Mobilité dure

Vincent Kohler

Dans une ville aux senteurs de lilas et de pissenlits, nimbée du doux parfum des cafés La Smeuz (nom d’emprunt pour ne pas faire de publicité) après une torréfaction matinale faisant concurrence au relents légers des purins enchanteurs et des effluves de gaz chimiquement acceptables, Madame Aeschlimann, 80 ans passés, se sentant curieusement plus légère après la disparition de son cher et tendre, vraiment très cher et plus très tendre, décida de prendre le bus pour aller rendre visite à sa vieille amie Jacqueline, atteinte d’une tumeur hélas détectée beaucoup trop tard, se développant de manière terriblement agressive : la solitude. La connerie.  

Clopin mais plus clopant, ayant arrêté il y a 10 ans, Mme Aeschliman s’arrêta à l’arrêt du bus. Casquée, genouillères, coudières, protège dents solidement arrimé à ses derniers chicots, armée de son simple sac à main ma foi aussi maigre que sa caisse de retraite, Mme Aeschlimann s’apprêta à affronter, non le gang de la 47 mais le conducteur du bus 304. 

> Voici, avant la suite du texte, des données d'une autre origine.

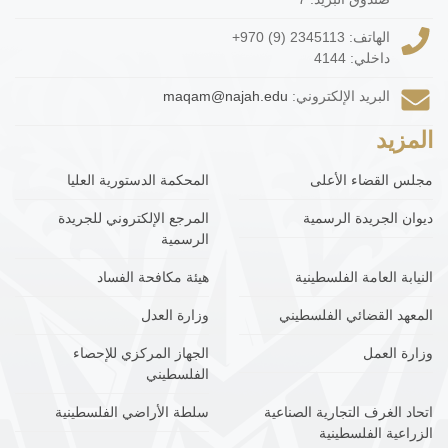
الهاتف:
+970 (9) 2345113
داخلي: 4144
البريد الإلكتروني:
maqam@najah.edu
المزيد
مجلس القضاء الأعلى
المحكمة الدستورية العليا
ديوان الجريدة الرسمية
المرجع الإلكتروني للجريدة
الرسمية
النيابة العامة الفلسطينية
هيئة مكافحة الفساد
المعهد القضائي الفلسطيني
وزارة العدل
وزارة العمل
الجهاز المركزي للإحصاء
الفلسطيني
اتحاد الغرف التجارية الصناعية
سلطة الأراضي الفلسطينية
الزراعية الفلسطينية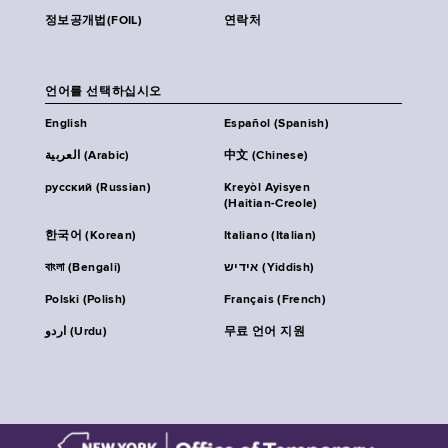
정보공개법(FOIL)
연락처
언어를 선택하십시오
English
Español (Spanish)
العربية (Arabic)
中文 (Chinese)
русский (Russian)
Kreyòl Ayisyen
(Haitian-Creole)
한국어 (Korean)
Italiano (Italian)
বাংলা (Bengali)
אידיש (Yiddish)
Polski (Polish)
Français (French)
اردو (Urdu)
무료 언어 지원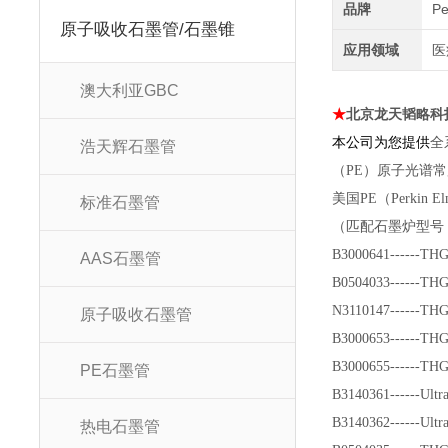
品牌
P
原子吸收石墨管/石墨锥
应用领域
医
澳大利亚GBC
★
北京龙天韬略科
本公司为您提供
全
浩天辉石墨管
（PE）原子光谱
美国PE（Perki
标准石墨管
（匹配石墨炉型号：HGA3
B3000641------THG
AAS石墨管
B0504033------THG
N3110147------TH
原子吸收石墨管
B3000653------TH
B3000655------TH
PE石墨管
B3140361------Ult
B3140362------Ul
热电石墨管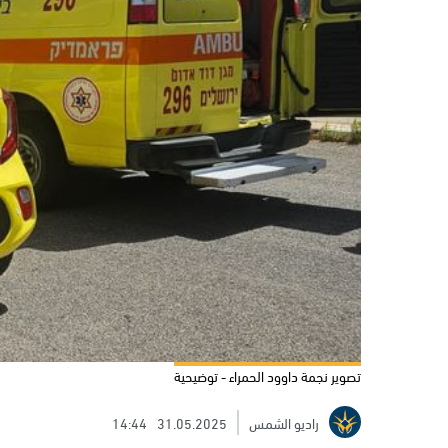
تصوير نجمة داوود الحمراء - توضيحية
راديو الشمس
31.05.2025
14:44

Agitant avec courage sa main encore valide et pourtant tremblotante pour signaler sa frêle existence au conducteur qui ne possédait à peine plus que 0,3 % du potentiel cognitif de Bruce Willis, elle tenta de grimper dans l’énorme mastodonte qui finit par s’arrêter dans une longue plainte soufflante.  

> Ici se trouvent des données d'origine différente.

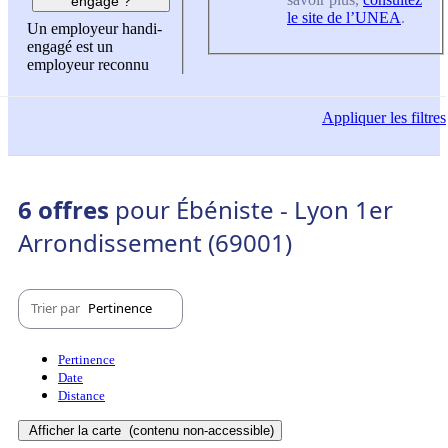
engagé ?
le site de l’UNEA
.
Un employeur handi-
engagé est un
employeur reconnu
Appliquer
les filtres
6 offres
pour Ébéniste - Lyon 1er
Arrondissement (69001)
Trier par
Pertinence
Pertinence
Date
Distance
Afficher la carte
(contenu non-accessible)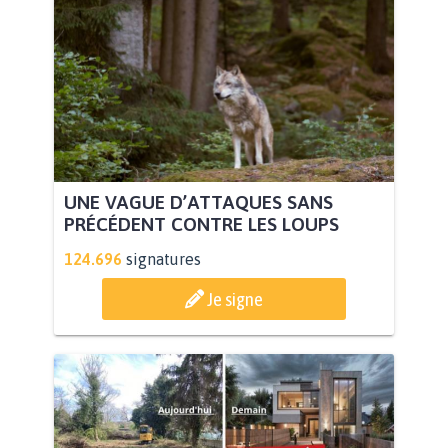
UNE VAGUE D’ATTAQUES SANS
PRÉCÉDENT CONTRE LES LOUPS
124.696
signatures
Je signe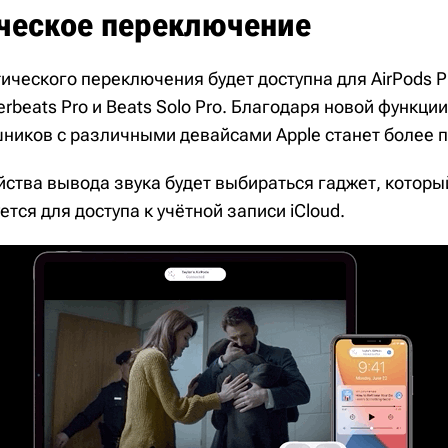
ческое переключение
ческого переключения будет доступна для AirPods Pro
rbeats Pro и Beats Solo Pro. Благодаря новой функци
ников с различными девайсами Apple станет более 
йства вывода звука будет выбираться гаджет, котор
тся для доступа к учётной записи iCloud.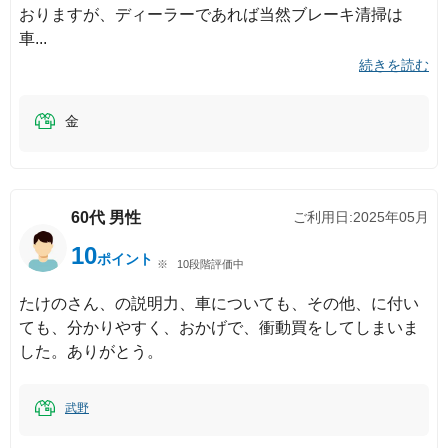
おりますが、ディーラーであれば当然ブレーキ清掃は
車
続きを読む
金
60代
男性
ご利用日:
2025年05月
10
ポイント
10段階評価中
たけのさん、の説明力、車についても、その他、に付い
ても、分かりやすく、おかげで、衝動買をしてしまいま
した。ありがとう。
武野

Les portes à peine ouvertes,  le Mikael Schumacher des TRN – qui de toute évidence n’avait pas encore connu les joies du ski hors-piste – démarra pied au plancher, ne laissant à la jeune à peine le temps de s’accrocher à la dernière chose qui lui restait dans la vie, la barre du bus. Brinquebalant comme des bouteilles vides s’en allant finir leurs jours à la déchetterie de la vie, la vieille coriace, vitupéra tant et plus et finit par lâcher ce cri : « T’as eu ton permis à Monza, ducon ? » Mieux vaut avoir un arrêt du cœur qu’un arrêt de bus se dit-elle avant de sortir, sa petite tourte Forêt-Noire toute retournée par tant d’émotions.